#### REQUIRED ACTION:
Would you print the lines below exactly, beginning at the line that has "23: (352, 276, 0.79)" and stopping after the line that has "40: (293, 250, 0.89)"? Only those lines, and no pictures.

#### MATERIALS PROVIDED

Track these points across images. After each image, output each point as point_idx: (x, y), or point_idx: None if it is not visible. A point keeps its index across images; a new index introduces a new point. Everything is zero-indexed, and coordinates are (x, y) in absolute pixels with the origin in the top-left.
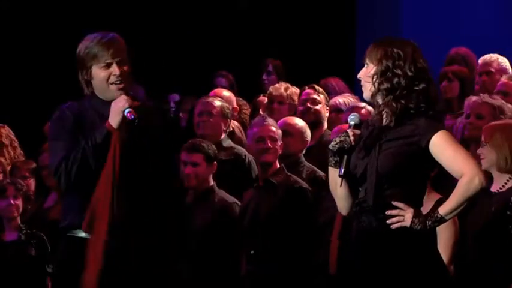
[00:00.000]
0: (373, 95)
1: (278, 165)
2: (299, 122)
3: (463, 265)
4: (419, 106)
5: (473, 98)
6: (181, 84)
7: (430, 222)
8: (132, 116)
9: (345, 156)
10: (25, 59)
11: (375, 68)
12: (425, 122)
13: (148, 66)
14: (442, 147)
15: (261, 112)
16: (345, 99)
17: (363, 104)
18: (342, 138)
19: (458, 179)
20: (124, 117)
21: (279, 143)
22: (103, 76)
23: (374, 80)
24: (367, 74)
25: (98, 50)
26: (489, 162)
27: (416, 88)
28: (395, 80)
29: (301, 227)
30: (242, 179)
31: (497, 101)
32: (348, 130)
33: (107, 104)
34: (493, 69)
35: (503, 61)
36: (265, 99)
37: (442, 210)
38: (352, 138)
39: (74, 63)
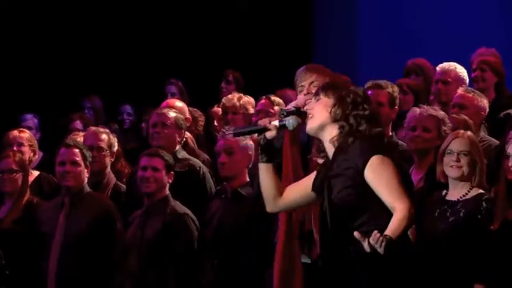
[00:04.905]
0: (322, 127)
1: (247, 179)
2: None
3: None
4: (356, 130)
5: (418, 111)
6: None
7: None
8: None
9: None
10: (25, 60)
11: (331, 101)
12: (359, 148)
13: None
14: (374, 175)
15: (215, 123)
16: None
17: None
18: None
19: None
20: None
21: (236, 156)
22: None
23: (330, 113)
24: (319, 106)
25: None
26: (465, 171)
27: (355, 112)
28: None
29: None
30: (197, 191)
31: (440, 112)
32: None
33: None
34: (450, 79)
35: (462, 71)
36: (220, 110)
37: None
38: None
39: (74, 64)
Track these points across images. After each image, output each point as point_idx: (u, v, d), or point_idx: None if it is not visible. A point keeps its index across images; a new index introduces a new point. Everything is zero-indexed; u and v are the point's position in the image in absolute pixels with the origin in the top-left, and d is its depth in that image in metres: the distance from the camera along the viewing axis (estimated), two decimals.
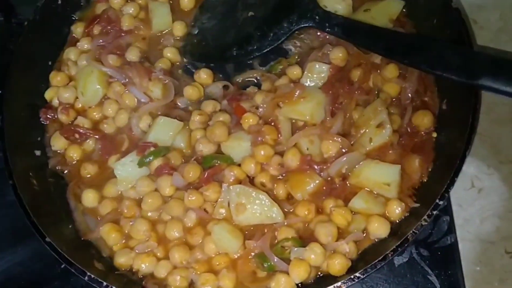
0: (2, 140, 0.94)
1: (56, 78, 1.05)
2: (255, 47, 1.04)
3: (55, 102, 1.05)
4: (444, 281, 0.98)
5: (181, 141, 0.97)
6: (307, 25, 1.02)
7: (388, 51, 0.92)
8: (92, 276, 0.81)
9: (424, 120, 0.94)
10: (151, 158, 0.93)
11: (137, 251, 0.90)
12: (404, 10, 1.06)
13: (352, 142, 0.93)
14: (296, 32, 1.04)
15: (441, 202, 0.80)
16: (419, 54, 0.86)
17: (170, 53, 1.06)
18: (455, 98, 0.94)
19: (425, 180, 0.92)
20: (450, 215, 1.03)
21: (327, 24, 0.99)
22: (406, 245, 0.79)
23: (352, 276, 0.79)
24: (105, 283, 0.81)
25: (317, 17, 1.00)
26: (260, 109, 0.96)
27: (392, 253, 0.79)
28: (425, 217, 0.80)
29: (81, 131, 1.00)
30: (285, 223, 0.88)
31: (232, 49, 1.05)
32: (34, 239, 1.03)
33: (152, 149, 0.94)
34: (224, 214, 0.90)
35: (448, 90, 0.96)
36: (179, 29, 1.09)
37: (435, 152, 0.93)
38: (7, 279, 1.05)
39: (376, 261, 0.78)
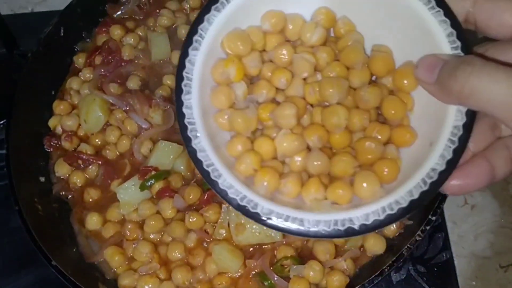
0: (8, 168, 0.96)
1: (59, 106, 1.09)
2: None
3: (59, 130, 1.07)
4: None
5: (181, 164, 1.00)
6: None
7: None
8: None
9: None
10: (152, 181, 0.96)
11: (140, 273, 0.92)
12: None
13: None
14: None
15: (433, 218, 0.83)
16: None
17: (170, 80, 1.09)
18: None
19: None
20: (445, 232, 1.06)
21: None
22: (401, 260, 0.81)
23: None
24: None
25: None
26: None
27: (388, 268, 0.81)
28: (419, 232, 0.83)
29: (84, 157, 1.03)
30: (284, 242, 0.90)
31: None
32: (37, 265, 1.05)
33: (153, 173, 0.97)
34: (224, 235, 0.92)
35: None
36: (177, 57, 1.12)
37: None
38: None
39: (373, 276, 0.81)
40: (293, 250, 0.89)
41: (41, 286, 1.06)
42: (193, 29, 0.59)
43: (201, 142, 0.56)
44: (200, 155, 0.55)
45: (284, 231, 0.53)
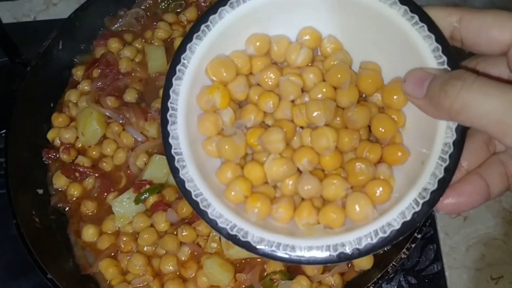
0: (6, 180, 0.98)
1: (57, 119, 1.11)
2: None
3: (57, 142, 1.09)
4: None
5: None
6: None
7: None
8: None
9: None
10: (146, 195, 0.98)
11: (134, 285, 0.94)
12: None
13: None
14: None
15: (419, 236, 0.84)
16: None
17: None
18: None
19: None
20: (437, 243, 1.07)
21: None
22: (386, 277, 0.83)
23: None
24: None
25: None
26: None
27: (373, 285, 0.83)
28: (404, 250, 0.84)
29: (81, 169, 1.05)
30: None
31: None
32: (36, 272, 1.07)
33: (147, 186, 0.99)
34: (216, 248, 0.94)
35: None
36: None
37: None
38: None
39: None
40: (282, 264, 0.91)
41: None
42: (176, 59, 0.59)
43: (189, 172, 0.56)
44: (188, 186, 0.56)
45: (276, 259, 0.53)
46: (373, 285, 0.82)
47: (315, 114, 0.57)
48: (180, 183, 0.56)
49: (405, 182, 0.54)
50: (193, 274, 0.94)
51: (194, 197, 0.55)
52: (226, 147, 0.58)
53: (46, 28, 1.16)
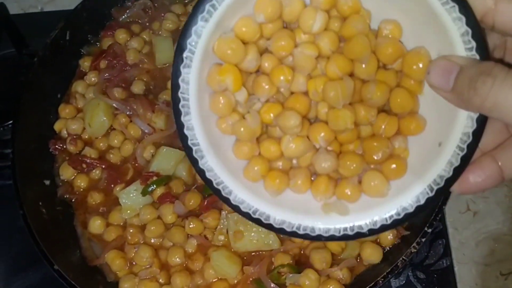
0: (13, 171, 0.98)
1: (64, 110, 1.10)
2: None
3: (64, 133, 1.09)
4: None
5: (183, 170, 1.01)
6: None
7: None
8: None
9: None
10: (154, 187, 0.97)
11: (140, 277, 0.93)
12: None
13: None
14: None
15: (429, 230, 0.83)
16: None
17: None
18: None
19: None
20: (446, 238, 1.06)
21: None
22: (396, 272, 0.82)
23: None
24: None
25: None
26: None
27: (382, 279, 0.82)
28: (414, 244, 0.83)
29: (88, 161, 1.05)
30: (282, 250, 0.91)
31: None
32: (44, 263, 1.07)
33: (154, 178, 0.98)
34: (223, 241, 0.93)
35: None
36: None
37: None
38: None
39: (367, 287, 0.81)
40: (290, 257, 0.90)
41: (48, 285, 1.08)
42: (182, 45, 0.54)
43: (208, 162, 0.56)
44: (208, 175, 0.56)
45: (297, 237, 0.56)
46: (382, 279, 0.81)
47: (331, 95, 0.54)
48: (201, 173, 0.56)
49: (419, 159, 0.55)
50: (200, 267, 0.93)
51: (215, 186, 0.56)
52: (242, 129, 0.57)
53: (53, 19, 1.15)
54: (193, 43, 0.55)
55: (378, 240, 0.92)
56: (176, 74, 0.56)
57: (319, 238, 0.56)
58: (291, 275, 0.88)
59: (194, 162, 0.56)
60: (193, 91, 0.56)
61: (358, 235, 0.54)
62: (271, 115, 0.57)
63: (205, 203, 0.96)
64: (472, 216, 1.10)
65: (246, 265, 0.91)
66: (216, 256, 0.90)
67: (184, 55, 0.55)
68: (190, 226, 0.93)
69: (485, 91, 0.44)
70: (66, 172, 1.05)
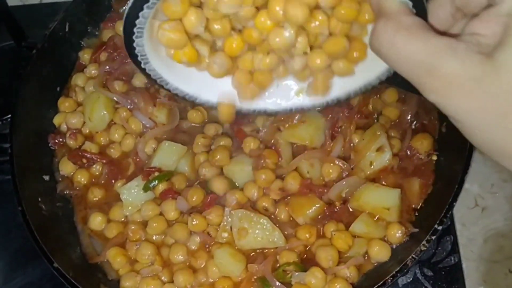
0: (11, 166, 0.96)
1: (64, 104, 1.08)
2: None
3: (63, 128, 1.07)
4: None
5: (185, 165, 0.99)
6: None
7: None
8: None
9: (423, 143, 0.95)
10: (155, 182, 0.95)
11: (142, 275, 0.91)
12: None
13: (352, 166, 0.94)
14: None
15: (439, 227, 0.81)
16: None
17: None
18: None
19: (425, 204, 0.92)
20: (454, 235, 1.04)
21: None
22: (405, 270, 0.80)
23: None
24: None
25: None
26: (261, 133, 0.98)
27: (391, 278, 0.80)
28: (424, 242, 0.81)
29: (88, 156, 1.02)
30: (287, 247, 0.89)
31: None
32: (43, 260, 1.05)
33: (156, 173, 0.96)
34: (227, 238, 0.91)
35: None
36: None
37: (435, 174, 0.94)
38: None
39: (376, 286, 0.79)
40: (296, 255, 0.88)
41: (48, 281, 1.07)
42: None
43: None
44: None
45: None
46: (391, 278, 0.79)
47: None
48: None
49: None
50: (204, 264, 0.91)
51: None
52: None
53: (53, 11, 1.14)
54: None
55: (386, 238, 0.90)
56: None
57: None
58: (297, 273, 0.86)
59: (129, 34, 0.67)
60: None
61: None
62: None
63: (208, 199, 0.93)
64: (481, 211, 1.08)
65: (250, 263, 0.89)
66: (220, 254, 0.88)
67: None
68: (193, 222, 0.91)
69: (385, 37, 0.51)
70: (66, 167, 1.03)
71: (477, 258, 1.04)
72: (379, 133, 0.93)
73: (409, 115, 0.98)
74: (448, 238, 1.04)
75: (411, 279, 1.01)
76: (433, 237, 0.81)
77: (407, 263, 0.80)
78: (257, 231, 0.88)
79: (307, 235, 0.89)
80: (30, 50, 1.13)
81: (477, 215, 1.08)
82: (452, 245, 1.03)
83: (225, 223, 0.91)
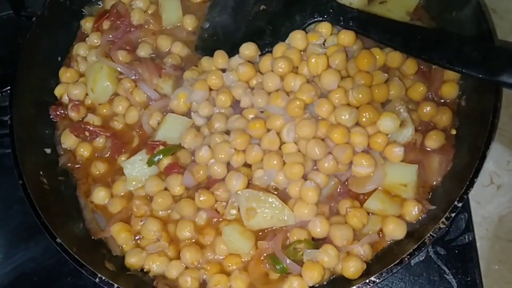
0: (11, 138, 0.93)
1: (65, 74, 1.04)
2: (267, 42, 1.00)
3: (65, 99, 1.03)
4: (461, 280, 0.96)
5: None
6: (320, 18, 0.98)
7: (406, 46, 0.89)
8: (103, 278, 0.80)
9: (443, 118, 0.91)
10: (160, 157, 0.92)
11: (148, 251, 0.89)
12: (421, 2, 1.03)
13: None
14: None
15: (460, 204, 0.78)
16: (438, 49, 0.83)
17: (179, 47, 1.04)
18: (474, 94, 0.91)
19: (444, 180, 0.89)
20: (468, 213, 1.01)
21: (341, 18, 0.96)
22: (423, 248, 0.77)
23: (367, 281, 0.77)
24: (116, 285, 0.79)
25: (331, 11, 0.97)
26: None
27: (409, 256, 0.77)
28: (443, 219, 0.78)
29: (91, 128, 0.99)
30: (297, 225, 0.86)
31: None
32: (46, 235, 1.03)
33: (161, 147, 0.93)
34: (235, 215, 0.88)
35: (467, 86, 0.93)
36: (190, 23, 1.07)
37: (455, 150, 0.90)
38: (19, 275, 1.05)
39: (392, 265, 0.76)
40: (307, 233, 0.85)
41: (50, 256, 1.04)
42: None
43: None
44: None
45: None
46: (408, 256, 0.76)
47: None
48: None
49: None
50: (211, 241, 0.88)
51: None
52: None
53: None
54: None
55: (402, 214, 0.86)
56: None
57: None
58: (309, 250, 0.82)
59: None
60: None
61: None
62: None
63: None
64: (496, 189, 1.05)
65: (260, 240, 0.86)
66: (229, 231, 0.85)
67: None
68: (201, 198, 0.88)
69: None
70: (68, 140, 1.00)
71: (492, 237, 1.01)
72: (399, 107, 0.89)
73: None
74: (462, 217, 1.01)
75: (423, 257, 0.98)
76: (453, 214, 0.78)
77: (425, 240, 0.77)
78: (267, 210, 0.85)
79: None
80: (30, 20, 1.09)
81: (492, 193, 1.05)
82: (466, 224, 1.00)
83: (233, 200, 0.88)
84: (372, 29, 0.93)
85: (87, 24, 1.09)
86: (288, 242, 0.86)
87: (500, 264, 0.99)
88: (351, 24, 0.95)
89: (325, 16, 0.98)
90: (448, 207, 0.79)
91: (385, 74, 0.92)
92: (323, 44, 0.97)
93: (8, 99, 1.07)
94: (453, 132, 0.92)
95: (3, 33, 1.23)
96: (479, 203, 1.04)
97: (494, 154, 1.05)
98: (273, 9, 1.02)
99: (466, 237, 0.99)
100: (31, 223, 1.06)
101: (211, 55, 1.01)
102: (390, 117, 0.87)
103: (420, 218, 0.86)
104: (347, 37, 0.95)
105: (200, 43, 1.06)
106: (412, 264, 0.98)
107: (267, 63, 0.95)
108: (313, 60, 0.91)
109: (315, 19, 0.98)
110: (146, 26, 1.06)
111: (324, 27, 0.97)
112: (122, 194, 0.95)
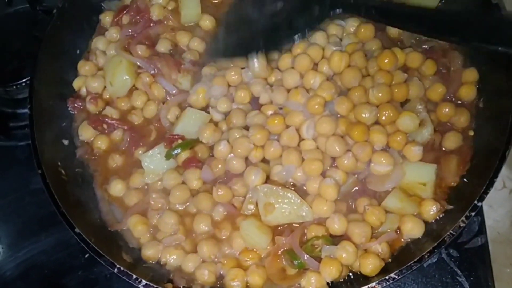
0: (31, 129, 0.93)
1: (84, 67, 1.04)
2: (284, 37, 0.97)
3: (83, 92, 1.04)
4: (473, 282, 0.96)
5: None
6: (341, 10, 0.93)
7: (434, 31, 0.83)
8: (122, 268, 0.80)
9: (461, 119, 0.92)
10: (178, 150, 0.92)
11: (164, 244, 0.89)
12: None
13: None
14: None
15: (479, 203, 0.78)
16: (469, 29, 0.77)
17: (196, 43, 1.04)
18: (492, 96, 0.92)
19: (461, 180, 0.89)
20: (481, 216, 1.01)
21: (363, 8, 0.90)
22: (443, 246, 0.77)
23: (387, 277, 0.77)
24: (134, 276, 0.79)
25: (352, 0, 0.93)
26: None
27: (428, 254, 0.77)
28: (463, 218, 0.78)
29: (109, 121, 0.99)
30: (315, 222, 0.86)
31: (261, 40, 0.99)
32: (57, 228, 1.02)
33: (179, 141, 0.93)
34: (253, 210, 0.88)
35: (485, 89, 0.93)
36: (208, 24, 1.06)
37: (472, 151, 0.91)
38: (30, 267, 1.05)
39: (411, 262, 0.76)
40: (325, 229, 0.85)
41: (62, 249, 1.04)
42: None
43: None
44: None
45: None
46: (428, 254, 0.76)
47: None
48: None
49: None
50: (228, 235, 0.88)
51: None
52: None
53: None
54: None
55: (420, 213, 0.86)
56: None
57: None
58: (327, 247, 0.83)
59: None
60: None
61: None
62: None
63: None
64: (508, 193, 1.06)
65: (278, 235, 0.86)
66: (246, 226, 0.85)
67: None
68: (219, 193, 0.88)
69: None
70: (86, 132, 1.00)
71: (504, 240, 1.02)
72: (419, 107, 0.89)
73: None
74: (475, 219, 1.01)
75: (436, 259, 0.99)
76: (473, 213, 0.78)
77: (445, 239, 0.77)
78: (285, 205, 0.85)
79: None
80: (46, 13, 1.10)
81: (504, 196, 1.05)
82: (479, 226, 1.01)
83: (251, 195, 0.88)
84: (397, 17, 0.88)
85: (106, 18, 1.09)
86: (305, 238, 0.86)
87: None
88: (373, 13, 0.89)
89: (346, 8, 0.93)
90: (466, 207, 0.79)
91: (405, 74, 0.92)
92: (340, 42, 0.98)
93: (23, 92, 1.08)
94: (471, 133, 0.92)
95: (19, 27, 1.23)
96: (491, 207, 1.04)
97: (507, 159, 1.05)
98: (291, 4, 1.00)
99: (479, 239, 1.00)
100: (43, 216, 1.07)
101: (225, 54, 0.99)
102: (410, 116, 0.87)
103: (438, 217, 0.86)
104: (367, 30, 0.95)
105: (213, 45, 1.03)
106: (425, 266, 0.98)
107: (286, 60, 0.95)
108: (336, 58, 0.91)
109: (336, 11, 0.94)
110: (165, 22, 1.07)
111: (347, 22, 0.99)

########

#### RESPONSE:
23: (352, 276, 0.79)
24: (105, 283, 0.81)
25: (317, 17, 1.00)
26: (260, 109, 0.96)
27: (392, 253, 0.79)
28: (425, 217, 0.80)
29: (81, 131, 1.00)
30: (285, 223, 0.88)
31: (232, 49, 1.05)
32: (34, 239, 1.03)
33: (152, 149, 0.94)
34: (224, 214, 0.90)
35: (448, 90, 0.96)
36: (179, 29, 1.09)
37: (435, 152, 0.93)
38: (7, 279, 1.05)
39: (376, 261, 0.78)
0: (8, 168, 0.96)
1: (59, 106, 1.09)
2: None
3: (59, 130, 1.07)
4: None
5: (181, 164, 1.00)
6: None
7: None
8: None
9: None
10: (152, 181, 0.96)
11: (140, 273, 0.92)
12: None
13: None
14: None
15: (433, 218, 0.83)
16: None
17: (170, 80, 1.09)
18: None
19: None
20: (445, 232, 1.06)
21: None
22: (401, 260, 0.81)
23: None
24: None
25: None
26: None
27: (388, 268, 0.81)
28: (419, 232, 0.83)
29: (84, 157, 1.03)
30: (284, 242, 0.90)
31: None
32: (37, 265, 1.05)
33: (153, 173, 0.97)
34: (224, 235, 0.92)
35: None
36: (177, 57, 1.12)
37: None
38: None
39: (373, 276, 0.81)
40: (293, 250, 0.89)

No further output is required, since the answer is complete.